Giornaledellamusica.it 25 luglio 2012 La Carmen in pantaloni
Allo Sferisterio di Macerata
” Una Carmen essenziale, violentemente realistica e drammaticamente calata nella contemporaneità è quella presentata dalla regista Serena Sinigaglia a Macerata Opera Festival. Nessun riferimento al folklore spagnolo e a zingari stereotipati: in scena sono piuttosto la passione, la sete di libertà e la morte, qui presentati con linguaggi gestuali e scenici scarni, crudi, osceni nel loro essere diretti e veri.

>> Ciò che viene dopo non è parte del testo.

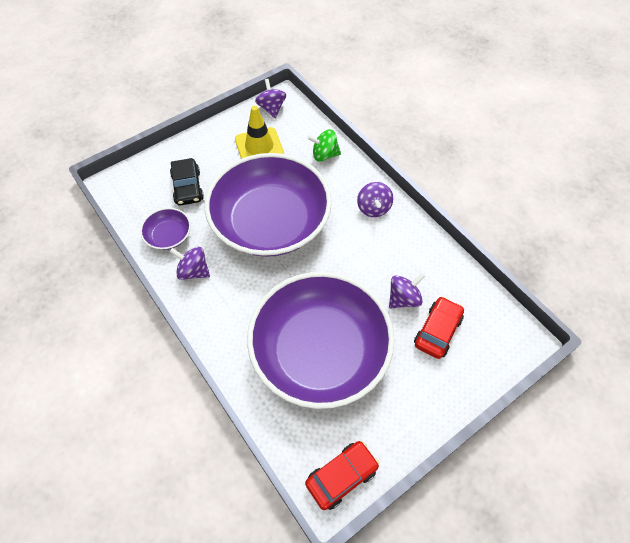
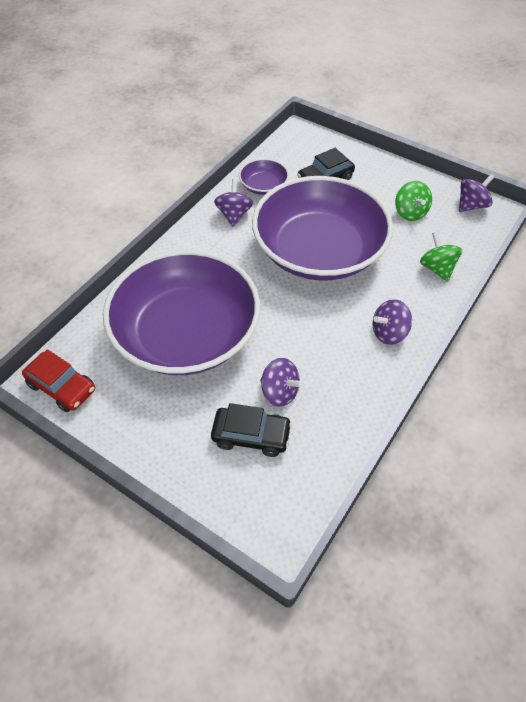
camera: 70 degrees right, 5 degrees down
yellow traffic cone [235,106,284,159] -> green spinning top [395,181,432,221]
red car [414,296,464,359] -> black car [211,403,292,457]

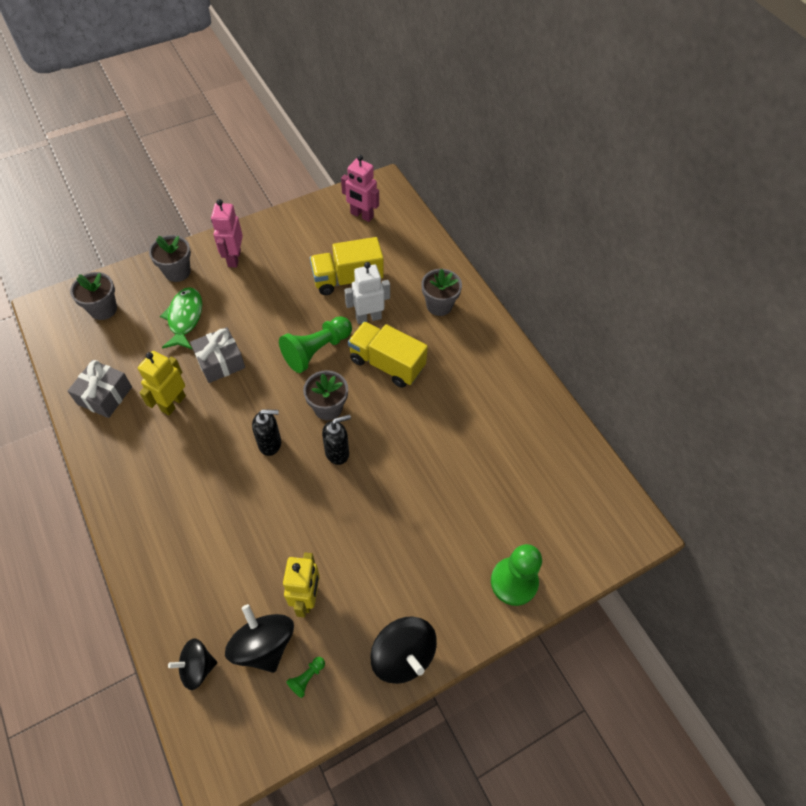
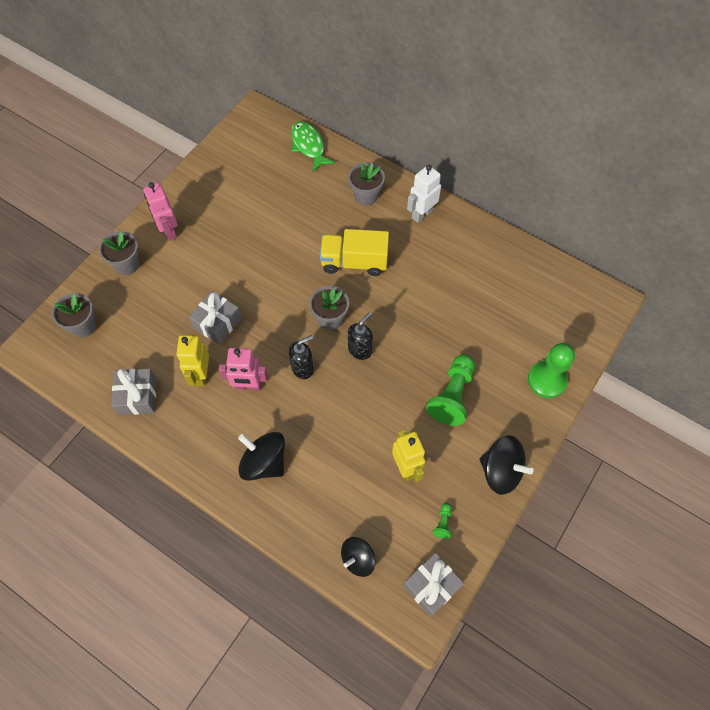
camera: 25 degrees left, 5 degrees up
green fish [160,287,202,350] -> green fish moved to [291,121,335,172]
black spinning top [225,604,294,673] -> black spinning top moved to [238,432,285,481]
green pawn [279,316,352,373] -> green pawn moved to [426,354,475,426]
yellow truck [310,237,384,295] -> none
pink robot [341,155,379,222] -> pink robot moved to [218,348,268,391]
white robot [344,262,390,324] -> white robot moved to [407,165,441,223]
none -> grey gift [403,553,464,617]

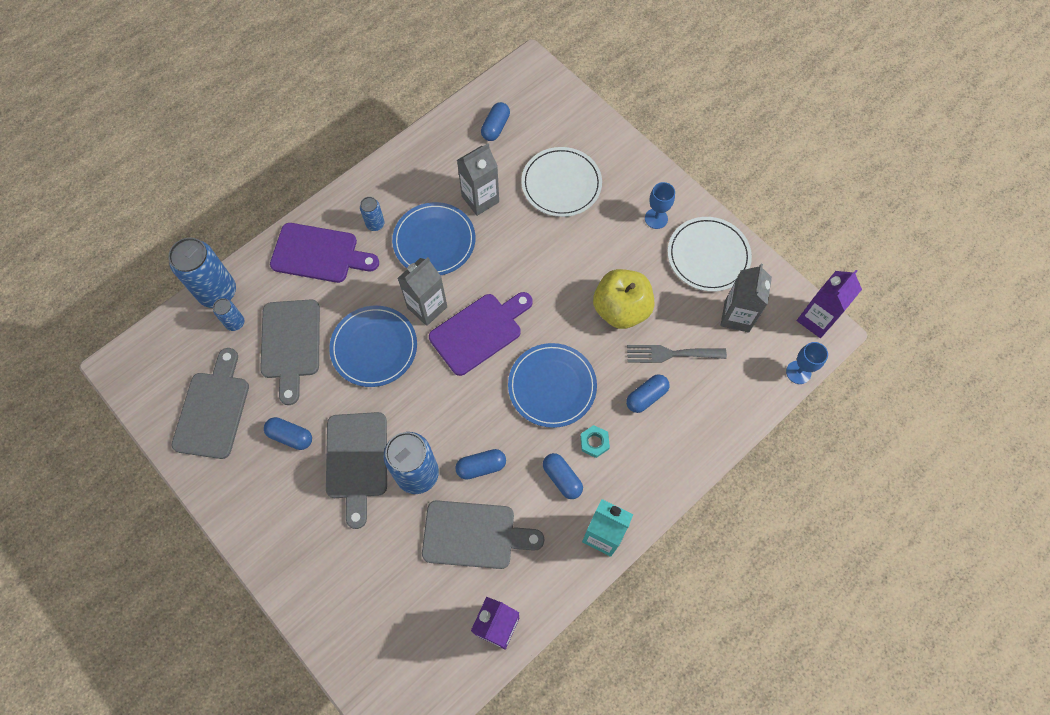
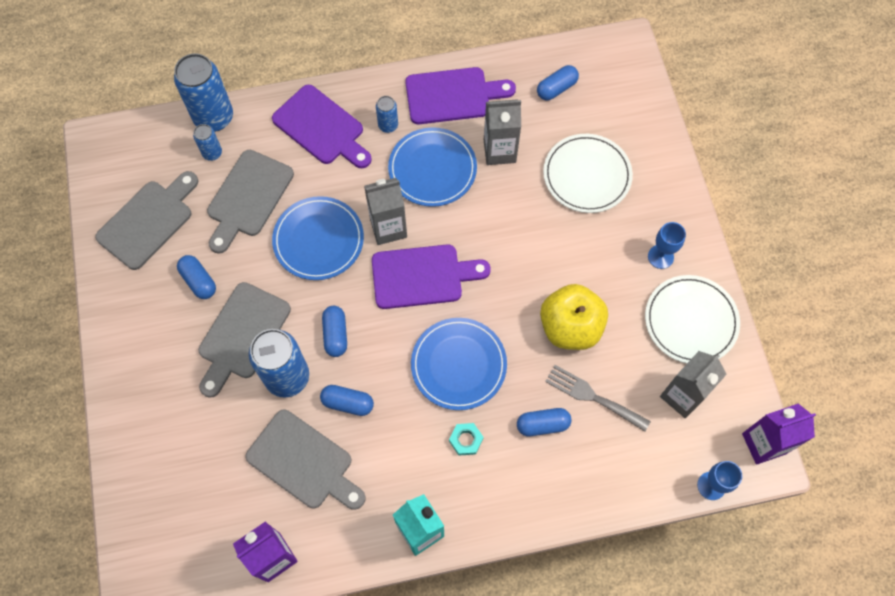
camera: 30 degrees right, 0 degrees up
blue capsule [543,453,583,499] -> blue capsule moved to [322,306,347,357]
none -> purple cutting board [405,67,516,124]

Una Carmen di una carnalità quasi primitiva, in pantaloni e gilet, vistosamente tatuata, volgare, sciatta, una cupa prostituta di basso rango che si siede, invero in modo molto poco femminile, a gambe larghe; un luogo “non luogo”, solo fatto di terra e mucchi di terra, sullo sfondo uno squarcio del muro, unici arredi cassette di plastica, bottiglie vuote, scatoloni, sacchetti per trasportare le proprie povere cose. Non cambi di costume, né di scena, solo linee di transenne che vengono spostate per evocare i luoghi. La Sinigaglia si è ispirata alla chabola di Siviglia, dove vive oggi in Europa la più grande comunità gitana. Nelle ambientazioni di questa periferia degradata la liaison de scène è per lo più un danzatore (?) nei panni di un giovane alcolizzato, bottiglia in mano, che si trascina sul palcoscenico, semi incosciente. E del resto l’alcol la fa da padrone, con Escamillo che entra in scena anche lui armato di bottiglia, e Carmen che trasforma in strumenti percussivi due bottiglie di birra. Nel complesso, un’interpretazione non molto esaltante, vuoi per il maltempo, che ha fatto interrompere lo spettacolo per dieci minuti a metà del secondo atto e poi definitivamente all’inizio del quarto; vuoi per l’assenza di eccellenze canore (Carmen, Micaela e don Josè dignitosi, Escamillo con poca voce) vuoi per l’orchestra non sempre ben allineata con il canto.”